#### Trecho da página ####
Como nos EUA, o fim das restrições impostas por causa da pandemia tem um papel importante no aumento da quantidade de migrantes. 

No Reino Unido, a promessa de “parar os barcos” dos refugiados que atravessam o Canal da Mancha é um dos cinco principais compromissos assumidos pelo governo para o ano. Os números podem ser minúsculos para os padrões dos EUA – 45 mil chegaram ao Reino Unido no ano passado -, mas ainda viram manchetes. 

Guerra, colapso social e pobreza são os principais fatores que impelem os refugiados. Mas a experiência amarga em países como Líbia, Líbano, Mali e Afeganistão tornou os países ocidentais cada vez mais reticentes quanto ao envio de tropas para tentar estabilizar Estados falidos. É muito pouco provável que alguém sugira uma intervenção estrangeira no Sudão enquanto o país descamba para a guerra civil. 

A realidade é que a maioria dos refugiados de países como Sudão, Síria, Venezuela ou Myanmar acabará em países vizinhos, e não nos EUA ou na União Europeia. E a chegada de milhões de refugiados que fogem da guerra ou do colapso econômico pode desestabilizar o país que os recebe. O quase colapso do Líbano como Estado foi provocado parcialmente por suas dificuldades para absorver 1 milhão de refugiados sírios em um país de 5,4 milhões de habitantes.
#### Dados do exercício ####
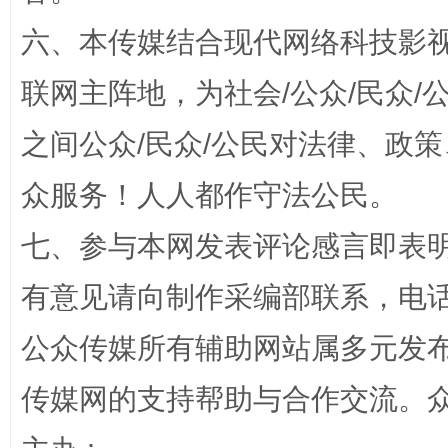
六、本传媒结合现代网络科技影
“蜀中异人”王建安的艺术幻境
联网主阵地，为社会/公众/民众
之间公众/民众/公民对法律、政
众服务！人人都作守法公民。
七、参与本网发表评论感言即表明
有意见请向制作采编部联系，电话：0
公众传媒所有辅助网站属多元发
完善运行机制助力责任有效落实
一纸欠条
传媒网的支持帮助与合作交流。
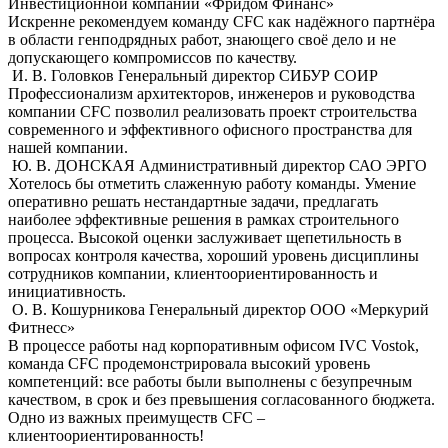
Инвестиционной компании «Фридом Финанс»
Искренне рекомендуем команду CFC как надёжного партнёра
в области генподрядных работ, знающего своё дело и не
допускающего компромиссов по качеству.
И. В. Головков
Генеральный директор СИБУР СОИР
Профессионализм архитекторов, инженеров и руководства
компании CFC позволил реализовать проект строительства
современного и эффективного офисного пространства для
нашей компании.
Ю. В. ДОНСКАЯ
Административный директор САО ЭРГО
Хотелось бы отметить слaженную работу команды. Умение
оперативно решать нестандартные задачи, предлагать
наиболее эффективные решения в рамках строительного
процесса. Высокой оценки заслуживает щепетильность в
вопросах контроля качества, хороший уровень дисциплины
сотрудников компании, клиентоориентированность и
инициативность.
О. В. Кошурникова
Генеральный директор ООО «Меркурий
Фитнесс»
В процессе работы над корпоративным офисом IVC Vostok,
команда СFС продемонстрировала высокий уровень
компетенций: все работы были выполнены с безупречным
качеством, в срок и без превышения согласованного бюджета.
Одно из важных преимуществ СFС –
клиентоориентированность!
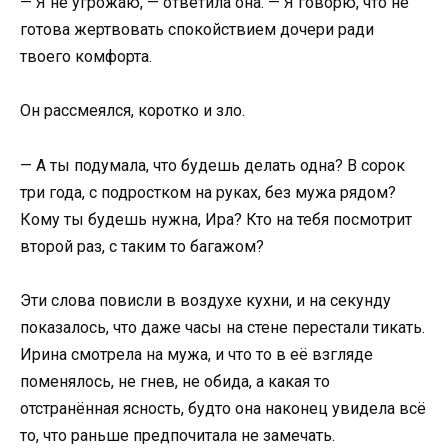
— Я не угрожаю, — ответила она. — Я говорю, что не
готова жертвовать спокойствием дочери ради
твоего комфорта.
Он рассмеялся, коротко и зло.
— А ты подумала, что будешь делать одна? В сорок
три года, с подростком на руках, без мужа рядом?
Кому ты будешь нужна, Ира? Кто на тебя посмотрит
второй раз, с таким то багажом?
Эти слова повисли в воздухе кухни, и на секунду
показалось, что даже часы на стене перестали тикать.
Ирина смотрела на мужа, и что то в её взгляде
поменялось, не гнев, не обида, а какая то
отстранённая ясность, будто она наконец увидела всё
то, что раньше предпочитала не замечать.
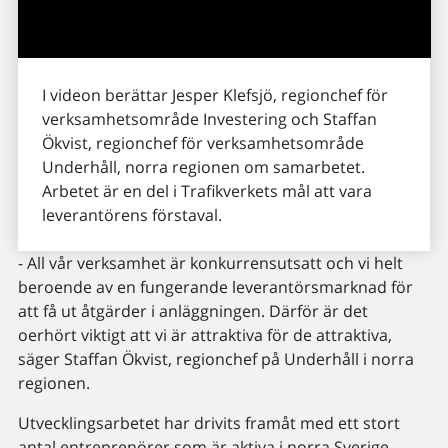
I videon berättar Jesper Klefsjö, regionchef för
verksamhetsområde Investering och Staffan
Ökvist, regionchef för verksamhetsområde
Underhåll, norra regionen om samarbetet.
Arbetet är en del i Trafikverkets mål att vara
leverantörens förstaval.
- All vår verksamhet är konkurrensutsatt och vi helt
beroende av en fungerande leverantörsmarknad för
att få ut åtgärder i anläggningen. Därför är det
oerhört viktigt att vi är attraktiva för de attraktiva,
säger Staffan Ökvist, regionchef på Underhåll i norra
regionen.
Utvecklingsarbetet har drivits framåt med ett stort
antal entreprenörer som är aktiva i norra Sverige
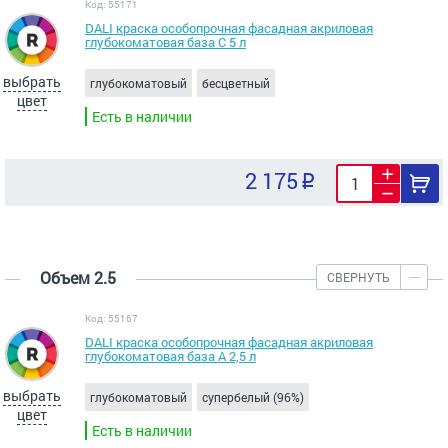
Код: 55171
DALI краска особопрочная фасадная акриловая
глубокоматовая база С 5 л
выбрать
глубокоматовый
бесцветный
цвет
Есть в наличии
2 175
Объем 2.5
СВЕРНУТЬ
Код: 55167
DALI краска особопрочная фасадная акриловая
глубокоматовая база А 2,5 л
выбрать
глубокоматовый
супербелый (96%)
цвет
Есть в наличии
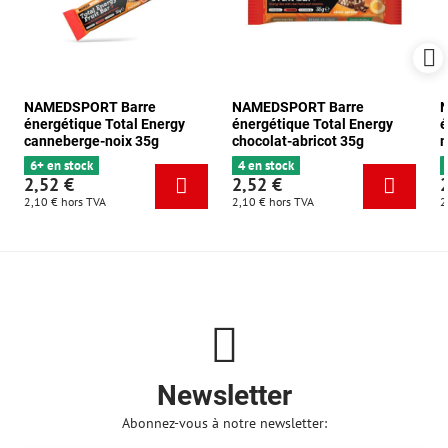
NAMEDSPORT Barre
NAMEDSPORT Barre
énergétique Total Energy
énergétique Total Energy
é
canneberge-noix 35g
chocolat-abricot 35g
m
6+ en stock
4 en stock
2,52 €
2,52 €
2,10 €
hors TVA
2,10 €
hors TVA
2
Newsletter
Abonnez-vous à notre newsletter:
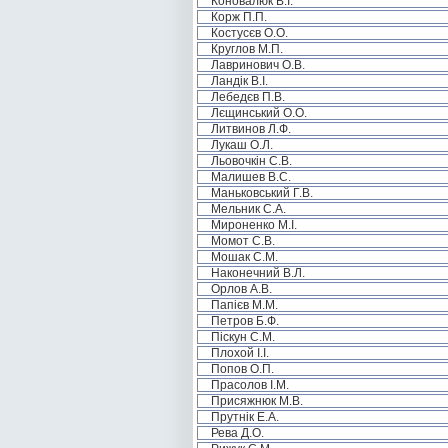
Коновалюк В.І.
Корж П.П.
Костусєв О.О.
Круглов М.П.
Лавринович О.В.
Ландік В.І.
Лебедєв П.В.
Лєщинський О.О.
Литвинов Л.Ф.
Лукаш О.Л.
Льовочкін С.В.
Малишев В.С.
Маньковський Г.В.
Мельник С.А.
Мироненко М.І.
Момот С.В.
Мошак С.М.
Наконечний В.Л.
Орлов А.В.
Папієв М.М.
Петров Б.Ф.
Піскун С.М.
Плохой І.І.
Попов О.П.
Прасолов І.М.
Присяжнюк М.В.
Прутнік Е.А.
Рева Д.О.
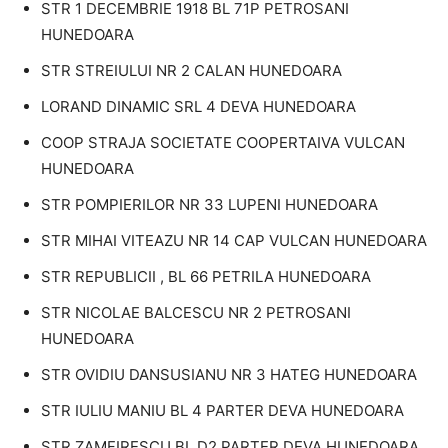
STR 1 DECEMBRIE 1918 BL 71P PETROSANI
HUNEDOARA
STR STREIULUI NR 2 CALAN HUNEDOARA
LORAND DINAMIC SRL 4 DEVA HUNEDOARA
COOP STRAJA SOCIETATE COOPERTAIVA VULCAN
HUNEDOARA
STR POMPIERILOR NR 33 LUPENI HUNEDOARA
STR MIHAI VITEAZU NR 14 CAP VULCAN HUNEDOARA
STR REPUBLICII , BL 66 PETRILA HUNEDOARA
STR NICOLAE BALCESCU NR 2 PETROSANI
HUNEDOARA
STR OVIDIU DANSUSIANU NR 3 HATEG HUNEDOARA
STR IULIU MANIU BL 4 PARTER DEVA HUNEDOARA
STR ZAMFIRESCU BL D2 PARTER DEVA HUNEDOARA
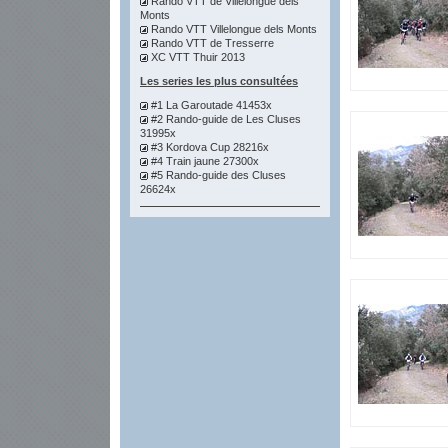
Rando VTT de Villelongue dels
Monts
Rando VTT Villelongue dels Monts
Rando VTT de Tresserre
XC VTT Thuir 2013
Les series les plus consultées
#1 La Garoutade 41453x
#2 Rando-guide de Les Cluses
31995x
#3 Kordova Cup 28216x
#4 Train jaune 27300x
#5 Rando-guide des Cluses
26624x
####
* _Lista de atividades_:
**1.** No trecho sobre refugiados, quantos migrantes chegaram ao Reino Unido no ano passado?
**2.** Continue o trecho sobre refugiados a partir da última frase.
Os registros são um material separado do trecho.

* _Respostas das atividades_:
**1.** 45 mil.

**2.**
Lembrar que são os países mais pobres que arcam com o maior ônus de abrigar refugiados não deve ajudar os líderes ocidentais a vencerem o debate político interno. A pressão para que “façam alguma coisa” é enorme, mas a falta de soluções realistas também é. 

Direitistas insistem em muros e deportações. A esquerda tende a falar vagamente sobre desenvolvimento econômico e “rotas seguras e legais” para a migração. O desenvolvimento é algo muito mais fácil de cobrar do que de fazer acontecer. Rotas seguras e legais para a migração são obviamente desejáveis – mas o mais provável é que o número de possíveis migrantes sempre supere o de vistos disponibilizados. 

Governos de todos os matizes tentam fechar acordos discretos com países que possam se dispor a manter campos de refugiados não oficiais – como a Turquia, o México ou a Líbia. Ao fazer isso, eles aumentam o fardo sobre esses países e dão enorme influência política a líderes que em geral costumam ver com inquietação – como o presidente turco, Recep Tayyip Erdogan.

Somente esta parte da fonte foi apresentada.